Kamali Thompson

Personal information
- Nationality: American
- Born: December 11, 1991 (age 34) Los Angeles, California
- Home town: Teaneck, New Jersey
- Education: BSc, Temple University MD, Robert Wood Johnson Medical School
- Height: 5'7
- Relative: Khalil (brother)
- Website: kamalithompson.com

Sport
- Sport: Fencing
- Event: Saber
- College team: Temple Owls

= Kamali Thompson =

American fencer (born 1991)

Kamali Thompson (born December 11, 1991) is an American fencer and doctor.

==Early life==
Thompson was born on December 11, 1991, in Los Angeles, California but was raised in Teaneck, New Jersey. Growing up in New Jersey, Thompson originally was a dancer and began Teaneck High School at the age of 12. While watching a fencing demonstration at the school, she was encouraged to learn the sport to gain a greater chance at a college scholarship. She subsequently began fencing during her freshman year and eventually joined the schools team as a junior.
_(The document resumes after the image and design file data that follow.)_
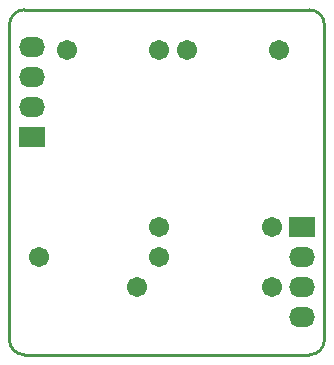
<source format=gbs>
G04*
G04 #@! TF.GenerationSoftware,Altium Limited,Altium Designer,22.2.1 (43)*
G04*
G04 Layer_Color=16711935*
%FSLAX44Y44*%
%MOMM*%
G71*
G04*
G04 #@! TF.SameCoordinates,B242430B-52BB-43DD-A0E7-0EA7797FDCDA*
G04*
G04*
G04 #@! TF.FilePolarity,Negative*
G04*
G01*
G75*
%ADD15C,0.2540*%
%ADD26O,2.2032X1.7032*%
%ADD27R,2.2032X1.7032*%
%ADD28C,1.7032*%
D15*
X120650Y-146050D02*
G03*
X133350Y-133350I0J12700D01*
G01*
X-133350D02*
G03*
X-120650Y-146050I12700J-0D01*
G01*
X133350Y133350D02*
G03*
X120650Y146050I-12700J0D01*
G01*
X-120650D02*
G03*
X-133350Y133350I0J-12700D01*
G01*
X133350Y-133350D02*
Y0D01*
X0Y-146050D02*
X120650D01*
X-120650D02*
X0D01*
X-133350Y-133350D02*
Y0D01*
X133350D02*
Y133350D01*
X0Y146050D02*
X120650D01*
X-120650D02*
X0D01*
X-133350Y0D02*
Y133350D01*
D26*
X114300Y-114300D02*
D03*
Y-88900D02*
D03*
Y-63500D02*
D03*
X-114300Y114300D02*
D03*
Y88900D02*
D03*
Y63500D02*
D03*
D27*
X114300Y-38100D02*
D03*
X-114300Y38100D02*
D03*
D28*
X95250Y111760D02*
D03*
X16682D02*
D03*
X-6350D02*
D03*
X-107950Y-63500D02*
D03*
X-6350D02*
D03*
Y-38100D02*
D03*
X88900D02*
D03*
X-25400Y-88900D02*
D03*
X88900D02*
D03*
X-84918Y111760D02*
D03*
M02*

</source>
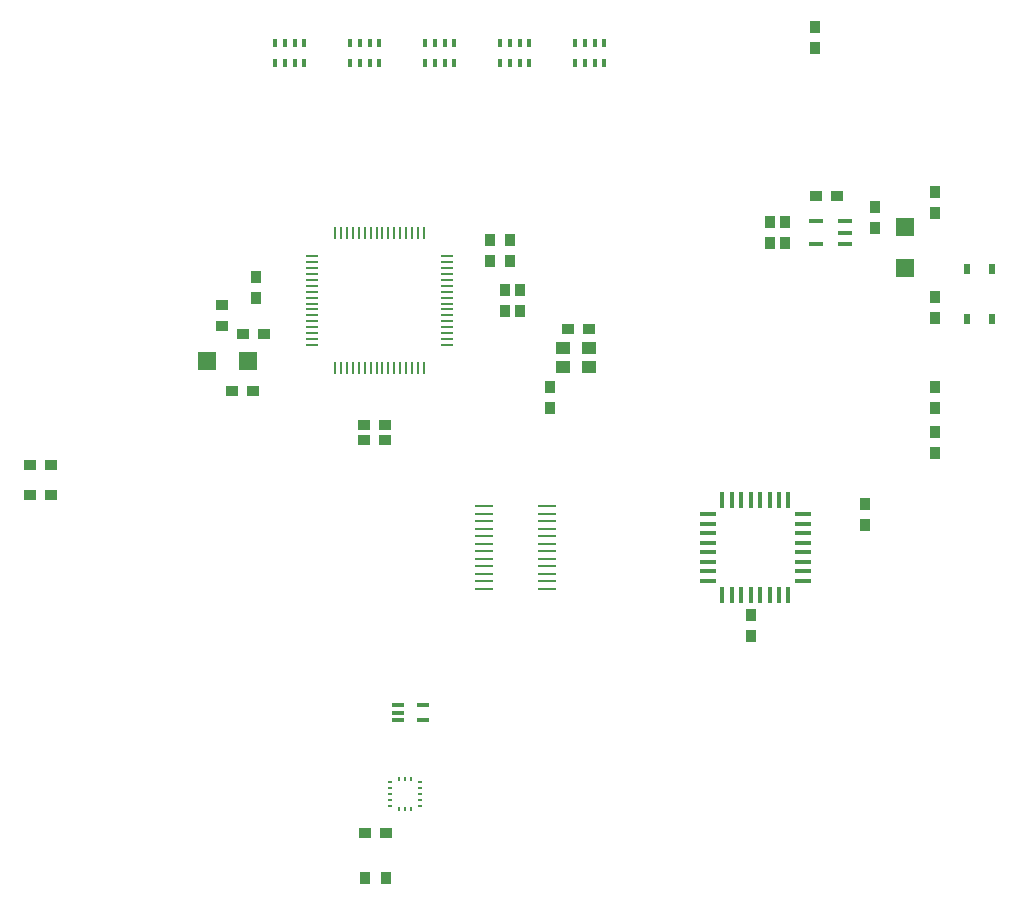
<source format=gbr>
%FSLAX35Y35*%
%MOIN*%
G04 EasyPC Gerber Version 18.0.8 Build 3632 *
%ADD106R,0.00781X0.04324*%
%ADD117R,0.00800X0.01600*%
%ADD116R,0.01200X0.03100*%
%ADD112R,0.01570X0.05700*%
%ADD115R,0.02200X0.03800*%
%ADD108R,0.03537X0.03891*%
%ADD120R,0.03540X0.03930*%
%ADD109R,0.05900X0.05900*%
%ADD121O,0.06100X0.00900*%
%ADD107R,0.04324X0.00781*%
%ADD118R,0.01600X0.00800*%
%ADD119R,0.04200X0.01400*%
%ADD113R,0.05700X0.01570*%
%ADD26R,0.04600X0.01800*%
%ADD110R,0.03891X0.03537*%
%ADD111R,0.03930X0.03540*%
%ADD114R,0.05112X0.04128*%
X0Y0D02*
D02*
D26*
X330941Y253741D03*
Y261241D03*
X340541Y253741D03*
Y257491D03*
Y261241D03*
D02*
D106*
X170678Y212351D03*
Y257232D03*
X172646Y212351D03*
Y257232D03*
X174615Y212351D03*
Y257232D03*
X176583Y212351D03*
Y257232D03*
X178552Y212351D03*
Y257232D03*
X180520Y212351D03*
Y257232D03*
X182489Y212351D03*
Y257232D03*
X184457Y212351D03*
Y257232D03*
X186426Y212351D03*
Y257232D03*
X188394Y212351D03*
Y257232D03*
X190363Y212351D03*
Y257232D03*
X192331Y212351D03*
Y257232D03*
X194300Y212351D03*
Y257232D03*
X196268Y212351D03*
Y257232D03*
X198237Y212351D03*
Y257232D03*
X200205Y212351D03*
Y257232D03*
D02*
D107*
X163001Y220028D03*
Y221996D03*
Y223965D03*
Y225933D03*
Y227902D03*
Y229870D03*
Y231839D03*
Y233807D03*
Y235776D03*
Y237744D03*
Y239713D03*
Y241681D03*
Y243650D03*
Y245618D03*
Y247587D03*
Y249555D03*
X207882Y220028D03*
Y221996D03*
Y223965D03*
Y225933D03*
Y227902D03*
Y229870D03*
Y231839D03*
Y233807D03*
Y235776D03*
Y237744D03*
Y239713D03*
Y241681D03*
Y243650D03*
Y245618D03*
Y247587D03*
Y249555D03*
D02*
D108*
X144409Y235505D03*
Y242505D03*
X222411Y247985D03*
Y254985D03*
X227404Y231291D03*
Y238291D03*
X229026Y247861D03*
Y254861D03*
X232404Y231291D03*
Y238291D03*
X242241Y198991D03*
Y205991D03*
X309241Y122991D03*
Y129991D03*
X315741Y253991D03*
Y260991D03*
X320741Y253991D03*
Y260991D03*
X330741Y318991D03*
Y325991D03*
X347339Y160124D03*
Y167124D03*
X350741Y258991D03*
Y265991D03*
X370741Y183991D03*
Y190991D03*
Y198991D03*
Y205991D03*
Y228991D03*
Y235991D03*
Y263991D03*
Y270991D03*
D02*
D109*
X128041Y214791D03*
X141441D03*
X360741Y245791D03*
Y259191D03*
D02*
D110*
X68977Y169956D03*
Y179956D03*
X75977Y169956D03*
Y179956D03*
X136241Y204791D03*
X139786Y223530D03*
X143241Y204791D03*
X146786Y223530D03*
X180241Y188391D03*
Y193391D03*
X180597Y57491D03*
X187241Y188391D03*
Y193391D03*
X187597Y57491D03*
X248241Y225491D03*
X255241D03*
X330985Y269582D03*
X337985D03*
D02*
D111*
X132803Y226291D03*
Y233291D03*
D02*
D112*
X299718Y136645D03*
Y168338D03*
X302867Y136645D03*
Y168338D03*
X306017Y136645D03*
Y168338D03*
X309167Y136645D03*
Y168338D03*
X312316Y136645D03*
Y168338D03*
X315466Y136645D03*
Y168338D03*
X318615Y136645D03*
Y168338D03*
X321765Y136645D03*
Y168338D03*
D02*
D113*
X294895Y141468D03*
Y144617D03*
Y147767D03*
Y150917D03*
Y154066D03*
Y157216D03*
Y160365D03*
Y163515D03*
X326588Y141468D03*
Y144617D03*
Y147767D03*
Y150917D03*
Y154066D03*
Y157216D03*
Y160365D03*
Y163515D03*
D02*
D114*
X246435Y218962D03*
X246436Y212662D03*
X255135Y212663D03*
Y218965D03*
D02*
D115*
X381241Y228791D03*
Y245191D03*
X389741Y228791D03*
Y245191D03*
D02*
D116*
X150741Y314141D03*
Y320641D03*
X153941Y314141D03*
Y320641D03*
X157141Y314141D03*
Y320641D03*
X160341Y314141D03*
Y320641D03*
X175741Y314141D03*
Y320641D03*
X178941Y314141D03*
Y320641D03*
X182141Y314141D03*
Y320641D03*
X185341Y314141D03*
Y320641D03*
X200741Y314141D03*
Y320641D03*
X203941Y314141D03*
Y320641D03*
X207141Y314141D03*
Y320641D03*
X210341Y314141D03*
Y320641D03*
X225741Y314141D03*
Y320641D03*
X228941Y314141D03*
Y320641D03*
X232141Y314141D03*
Y320641D03*
X235341Y314141D03*
Y320641D03*
X250741Y314141D03*
Y320641D03*
X253941Y314141D03*
Y320641D03*
X257141Y314141D03*
Y320641D03*
X260341Y314141D03*
Y320641D03*
D02*
D117*
X191773Y65423D03*
Y75423D03*
X193773Y65423D03*
Y75423D03*
X195773Y65423D03*
Y75423D03*
D02*
D118*
X188873Y66423D03*
Y68423D03*
Y70423D03*
Y72423D03*
Y74423D03*
X198773Y66423D03*
Y68423D03*
Y70423D03*
Y72423D03*
Y74423D03*
D02*
D119*
X191617Y94932D03*
Y97491D03*
Y100050D03*
X199866Y94932D03*
Y100050D03*
D02*
D120*
X180597Y42491D03*
X187597D03*
D02*
D121*
X220241Y138741D03*
Y141241D03*
Y143741D03*
Y146241D03*
Y148741D03*
Y151241D03*
Y153741D03*
Y156241D03*
Y158741D03*
Y161241D03*
Y163741D03*
Y166241D03*
X241241Y138741D03*
Y141241D03*
Y143741D03*
Y146241D03*
Y148741D03*
Y151241D03*
Y153741D03*
Y156241D03*
Y158741D03*
Y161241D03*
Y163741D03*
Y166241D03*
X0Y0D02*
M02*

</source>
Prior to her junior year, Thompson entered a statewide fencing competition where she finished ninth. Following this, she was encouraged to join a fencing club in New York called the Peter Westbrook Foundation. Throughout her high school career, Thompson helped the fencing team finish second in districts, second in the state, and win the Passaic League Championship. She also earned first-team all-county and third-team all-state honors. As she continued to fence, her younger brother Khalil also took up the sport so he would not have to sit on the sidelines during her practices.

Following high school, Thompson enrolled in the Pre-medical degree as part of her biology program at Temple University. She continued to compete in fencing under head coach Nikki Franke and was a two-time winner of Temple's PNC Female Student-Athlete of the Year. She also earned All-American Honors and was a four-time NCAA Qualifier. During her senior year, Thompson was named Philadelphia Inquirer Performer of the Year and nominated for NCAA Woman of the Year.

==Career==
Upon graduating from Temple University, Thompson enrolled at Robert Wood Johnson Medical School for the 2013 academic year. During her first year in medical school, she helped lead Team USA to a fourth-place finish in Women's Sabre at the 2013 World University Games. Throughout her medical school career, she also established a blog, Saber & A Stethoscope, to document her educational endeavors, travel, and fitness. In 2016, Thompson narrowly missed qualifying for the 2016 Summer Olympics by placing sixth overall. Following this, she won the Division 1 Women's Sabre National Championship title.

In 2019, Thompson was ranked third overall as she helped Team USA win a bronze medal at the Salt Lake City North American Cup. As such, she was named an alternate for the national team. Thompson trained at the Peter Westbrook Foundation.